When in FCH, I had developed a love of the sea and the adventures to be had. At times we used to have ex boys holidaying with us, dressed in sailors uniform, they were, from a sea training ship, the TS Wellesley. So I "volunteered" to go there. Were my family asked for permission? I don't know. Were they even briefed about the school? Or did the children's dept sign the papers?

So off I went, thrilled with the idea of freedom and adventure to come.

I arrived in hell. A place of torture, sexual abuse and despair. It was a correctional institute for delinquent boys. I and the other "volunteers" from FCH were not aware of this before we left. We were, a lot of us anyhow, very naive, had been abandoned by our families and just wanted to leave FCH. You had a choice. Either to consent to sexual abuse by the boss of the dorm and his cronies or to be beaten up by the above. The beatings consisted of standing to attention, while you were punched about the head and if you moved, you were told that the punishment would carry on. Unconsciousness meant relief from the beatings but it could not be feigned, they had stringent tests for this.

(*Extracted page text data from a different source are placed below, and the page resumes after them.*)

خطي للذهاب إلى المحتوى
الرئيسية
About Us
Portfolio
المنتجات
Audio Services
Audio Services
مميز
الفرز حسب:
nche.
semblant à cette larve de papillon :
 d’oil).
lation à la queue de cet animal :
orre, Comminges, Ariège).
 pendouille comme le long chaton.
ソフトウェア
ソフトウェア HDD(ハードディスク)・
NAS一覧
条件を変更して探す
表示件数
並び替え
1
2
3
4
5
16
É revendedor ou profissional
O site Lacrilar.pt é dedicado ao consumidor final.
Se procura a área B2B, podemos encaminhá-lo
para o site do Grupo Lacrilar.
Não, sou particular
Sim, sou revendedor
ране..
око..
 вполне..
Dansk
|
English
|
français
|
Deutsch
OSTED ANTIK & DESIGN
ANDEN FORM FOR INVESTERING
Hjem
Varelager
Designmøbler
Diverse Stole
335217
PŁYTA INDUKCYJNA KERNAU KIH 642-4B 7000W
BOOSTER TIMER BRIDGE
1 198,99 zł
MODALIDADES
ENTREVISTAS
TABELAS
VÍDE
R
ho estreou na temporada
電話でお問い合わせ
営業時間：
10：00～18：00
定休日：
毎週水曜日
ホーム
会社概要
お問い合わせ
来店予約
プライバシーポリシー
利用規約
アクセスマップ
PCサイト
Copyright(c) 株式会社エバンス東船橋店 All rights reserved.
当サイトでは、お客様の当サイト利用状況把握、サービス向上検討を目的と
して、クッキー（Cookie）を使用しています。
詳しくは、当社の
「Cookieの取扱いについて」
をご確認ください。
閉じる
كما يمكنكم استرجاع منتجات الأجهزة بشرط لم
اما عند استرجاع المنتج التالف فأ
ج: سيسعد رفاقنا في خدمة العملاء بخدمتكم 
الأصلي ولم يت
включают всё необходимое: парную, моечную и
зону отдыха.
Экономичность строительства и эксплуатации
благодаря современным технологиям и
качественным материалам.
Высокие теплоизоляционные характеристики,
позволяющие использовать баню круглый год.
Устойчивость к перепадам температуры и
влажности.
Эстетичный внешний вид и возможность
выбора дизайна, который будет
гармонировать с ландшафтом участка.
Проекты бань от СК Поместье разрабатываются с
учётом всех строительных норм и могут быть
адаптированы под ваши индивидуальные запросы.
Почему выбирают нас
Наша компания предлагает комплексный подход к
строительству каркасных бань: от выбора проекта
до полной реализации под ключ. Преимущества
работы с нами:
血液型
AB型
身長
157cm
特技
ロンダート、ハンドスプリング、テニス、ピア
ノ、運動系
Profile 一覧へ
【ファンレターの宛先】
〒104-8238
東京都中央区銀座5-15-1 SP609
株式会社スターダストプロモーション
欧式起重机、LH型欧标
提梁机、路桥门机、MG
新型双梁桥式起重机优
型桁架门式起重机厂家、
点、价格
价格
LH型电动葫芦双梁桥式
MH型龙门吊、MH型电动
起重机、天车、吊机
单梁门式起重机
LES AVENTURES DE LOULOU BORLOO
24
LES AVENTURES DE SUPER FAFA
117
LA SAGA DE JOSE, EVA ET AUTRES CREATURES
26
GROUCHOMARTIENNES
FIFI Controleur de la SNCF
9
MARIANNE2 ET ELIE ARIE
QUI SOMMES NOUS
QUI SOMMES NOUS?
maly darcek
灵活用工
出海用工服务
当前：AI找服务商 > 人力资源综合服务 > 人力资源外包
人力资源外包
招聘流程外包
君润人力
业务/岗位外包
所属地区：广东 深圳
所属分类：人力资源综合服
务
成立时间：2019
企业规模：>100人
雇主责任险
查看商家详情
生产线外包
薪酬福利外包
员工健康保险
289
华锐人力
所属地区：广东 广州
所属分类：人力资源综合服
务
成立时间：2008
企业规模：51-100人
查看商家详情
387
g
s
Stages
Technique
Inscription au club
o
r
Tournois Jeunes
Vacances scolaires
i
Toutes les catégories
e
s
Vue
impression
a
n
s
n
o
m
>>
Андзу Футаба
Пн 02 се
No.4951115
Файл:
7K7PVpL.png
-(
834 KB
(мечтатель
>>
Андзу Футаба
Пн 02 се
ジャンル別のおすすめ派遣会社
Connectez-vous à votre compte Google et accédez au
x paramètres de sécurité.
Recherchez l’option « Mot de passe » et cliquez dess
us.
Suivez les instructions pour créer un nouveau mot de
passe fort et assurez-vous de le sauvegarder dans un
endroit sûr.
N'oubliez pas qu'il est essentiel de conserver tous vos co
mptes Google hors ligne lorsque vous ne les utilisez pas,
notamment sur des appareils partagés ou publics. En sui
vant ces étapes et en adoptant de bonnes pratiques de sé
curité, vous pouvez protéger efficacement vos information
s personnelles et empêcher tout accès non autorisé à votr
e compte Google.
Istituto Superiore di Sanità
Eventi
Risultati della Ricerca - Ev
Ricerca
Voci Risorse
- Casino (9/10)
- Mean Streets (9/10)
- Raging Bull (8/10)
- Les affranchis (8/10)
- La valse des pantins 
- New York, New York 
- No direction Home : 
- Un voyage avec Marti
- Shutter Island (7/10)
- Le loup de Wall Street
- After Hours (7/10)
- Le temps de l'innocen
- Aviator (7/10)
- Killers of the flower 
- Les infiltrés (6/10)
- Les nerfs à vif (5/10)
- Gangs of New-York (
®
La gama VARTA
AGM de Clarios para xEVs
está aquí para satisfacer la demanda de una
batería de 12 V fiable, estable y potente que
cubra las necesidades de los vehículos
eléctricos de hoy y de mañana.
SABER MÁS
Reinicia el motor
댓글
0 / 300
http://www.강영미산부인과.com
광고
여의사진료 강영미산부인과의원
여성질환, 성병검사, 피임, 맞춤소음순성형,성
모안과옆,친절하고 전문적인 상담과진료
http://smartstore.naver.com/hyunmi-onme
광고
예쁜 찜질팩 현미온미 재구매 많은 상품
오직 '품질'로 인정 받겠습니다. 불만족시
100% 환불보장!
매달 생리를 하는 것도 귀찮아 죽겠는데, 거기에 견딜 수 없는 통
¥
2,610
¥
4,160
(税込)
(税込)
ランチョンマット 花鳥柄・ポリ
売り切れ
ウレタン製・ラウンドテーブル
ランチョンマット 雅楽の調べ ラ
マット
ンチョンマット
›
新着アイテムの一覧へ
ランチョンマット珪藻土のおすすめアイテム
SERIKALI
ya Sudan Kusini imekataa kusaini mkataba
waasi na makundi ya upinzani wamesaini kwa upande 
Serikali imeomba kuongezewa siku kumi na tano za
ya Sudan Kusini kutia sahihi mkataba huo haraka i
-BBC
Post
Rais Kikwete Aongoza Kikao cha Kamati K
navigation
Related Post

Head down the toilet to the point of unconsciousness was another one and a modern twist was to hold a live wire in a basin of water and the chief thug would have the other wire in his hand to plunge in on command. The officers in charge did eventually become suspicious as to why the fuses kept breaking. These abuses carried on until you joined the boss's gang or you became big enough or desperate enough to retaliate and beat the boss, or at least cause enough damage to him so as to make him realise that you could hurt him.

Some poor kids spent the rest of their internment as the bosses tiger or was released when a prettier boy came along. I know that there are others on this forum who probably underwent this treatment in Wellesley and may not wish to comment, for obvious reasons.

I know the effect that this had on me, I was for a time a bully after leaving Wellesley for which I apologise.

Another effect is that the only thing that may create an angry response in me is when I see bullying going on.

Did the childcare dept. really care?

Who did care?

If this post does offend, then I will remove it but, I am glad that after all these years I've told this story.